Pictures with their source code
:::
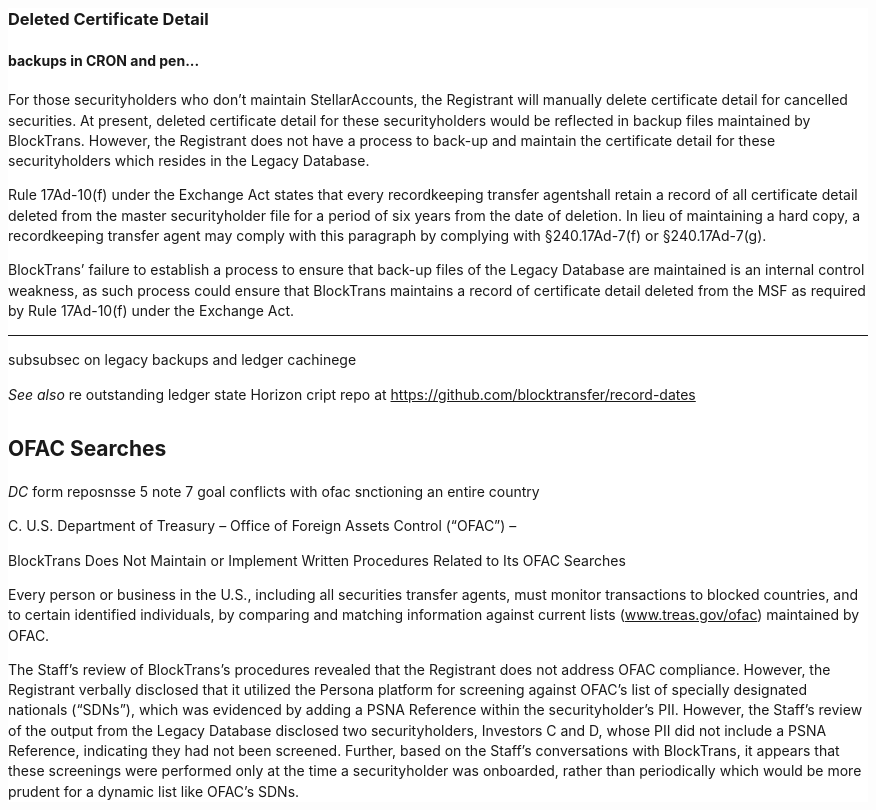 
### Deleted Certificate Detail

#### backups in CRON and pen...

For those securityholders who don’t maintain StellarAccounts, the Registrant will manually delete certificate detail for cancelled securities. At present, deleted certificate detail for these securityholders would be reflected in backup files maintained by BlockTrans. However, the Registrant does not have a process to back-up and maintain the certificate detail for these securityholders which resides in the Legacy Database.

Rule 17Ad-10(f) under the Exchange Act states that every recordkeeping transfer agentshall retain a record of all certificate detail deleted from the master securityholder file for a period of six years from the date of deletion. In lieu of maintaining a hard copy, a recordkeeping transfer agent may comply with this paragraph by complying with §240.17Ad-7(f) or §240.17Ad-7(g).

BlockTrans’ failure to establish a process to ensure that back-up files of the Legacy Database are maintained is an internal control weakness, as such process could ensure that BlockTrans maintains a record of certificate detail deleted from the MSF as required by Rule 17Ad-10(f) under the Exchange Act.

---

subsubsec on legacy backups and ledger cachinege

_See also_ re outstanding ledger state Horizon cript repo at https://github.com/blocktransfer/record-dates







## OFAC Searches

_DC_ form reposnsse 5  note 7 goal
conflicts with ofac  snctioning an entire country










C. U.S. Department of Treasury – Office of Foreign Assets Control (“OFAC”) –

BlockTrans Does Not Maintain or Implement Written Procedures Related to Its OFAC Searches



Every person or business in the U.S., including all securities transfer agents, must monitor transactions to blocked countries, and to certain identified individuals, by comparing and matching information against current lists (www.treas.gov/ofac) maintained by OFAC.

The Staff’s review of BlockTrans’s procedures revealed that the Registrant does not address OFAC compliance. However, the Registrant verbally disclosed that it utilized the Persona platform for screening against OFAC’s list of specially designated nationals (“SDNs”), which was evidenced by adding a PSNA Reference within the securityholder’s PII. However, the Staff’s review of the output from the Legacy Database disclosed two securityholders, Investors C and D, whose PII did not include a PSNA Reference, indicating they had not been screened.
Further, based on the Staff’s conversations with BlockTrans, it appears that these screenings were performed only at the time a securityholder was onboarded, rather than periodically which would be more prudent for a dynamic list like OFAC’s SDNs.
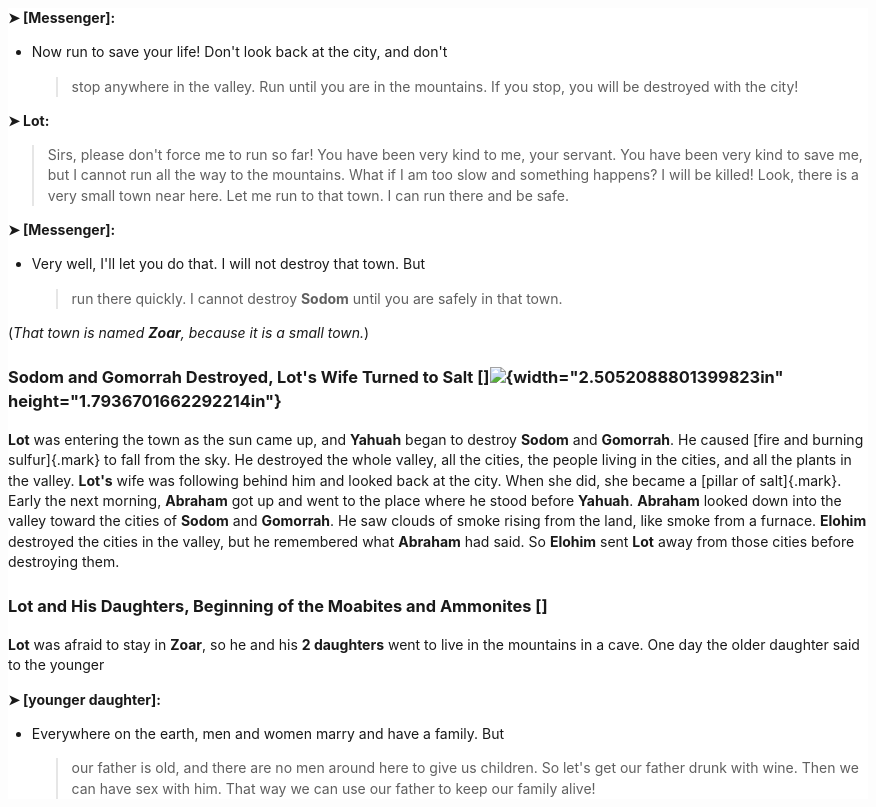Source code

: **➤ \[Messenger\]:**

-   Now run to save your life! Don't look back at the city, and don't
    > stop anywhere in the valley. Run until you are in the mountains.
    > If you stop, you will be destroyed with the city!

**➤ Lot:**

> Sirs, please don't force me to run so far! You have been very kind to
> me, your servant. You have been very kind to save me, but I cannot run
> all the way to the mountains. What if I am too slow and something
> happens? I will be killed! Look, there is a very small town near here.
> Let me run to that town. I can run there and be safe.

**➤ \[Messenger\]:**

-   Very well, I'll let you do that. I will not destroy that town. But
    > run there quickly. I cannot destroy **Sodom** until you are safely
    > in that town.

(*That town is named **Zoar**, because it is a small town.*)

### 

### **Sodom and Gomorrah Destroyed, Lot's Wife Turned to Salt \[\]**![](media/image9.jpg){width="2.5052088801399823in" height="1.7936701662292214in"}

**Lot** was entering the town as the sun came up, and **Yahuah** began
to destroy **Sodom** and **Gomorrah**. He caused [fire and burning
sulfur]{.mark} to fall from the sky. He destroyed the whole valley, all
the cities, the people living in the cities, and all the plants in the
valley. **Lot's** wife was following behind him and looked back at the
city. When she did, she became a [pillar of salt]{.mark}. Early the next
morning, **Abraham** got up and went to the place where he stood before
**Yahuah**. **Abraham** looked down into the valley toward the cities of
**Sodom** and **Gomorrah**. He saw clouds of smoke rising from the land,
like smoke from a furnace. **Elohim** destroyed the cities in the
valley, but he remembered what **Abraham** had said. So **Elohim** sent
**Lot** away from those cities before destroying them.

### **Lot and His Daughters, Beginning of the Moabites and Ammonites \[\]**

**Lot** was afraid to stay in **Zoar**, so he and his **2 daughters**
went to live in the mountains in a cave. One day the older daughter said
to the younger

**➤ \[younger daughter\]:**

-   Everywhere on the earth, men and women marry and have a family. But
    > our father is old, and there are no men around here to give us
    > children. So let's get our father drunk with wine. Then we can
    > have sex with him. That way we can use our father to keep our
    > family alive!
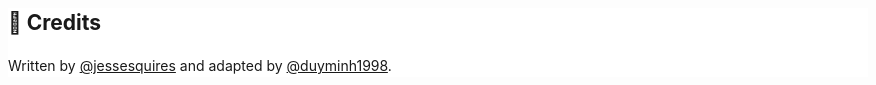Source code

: ## :pray: Credits

Written by [@jessesquires](https://github.com/jessesquires) and adapted by [@duyminh1998](https://github.com/duyminh1998).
:::
What you need to do => Pull out each line in the records that contains the string "Searches", matching its case exactly.

Response for this exercise =>
## OFAC Searches
BlockTrans Does Not Maintain or Implement Written Procedures Related to Its OFAC Searches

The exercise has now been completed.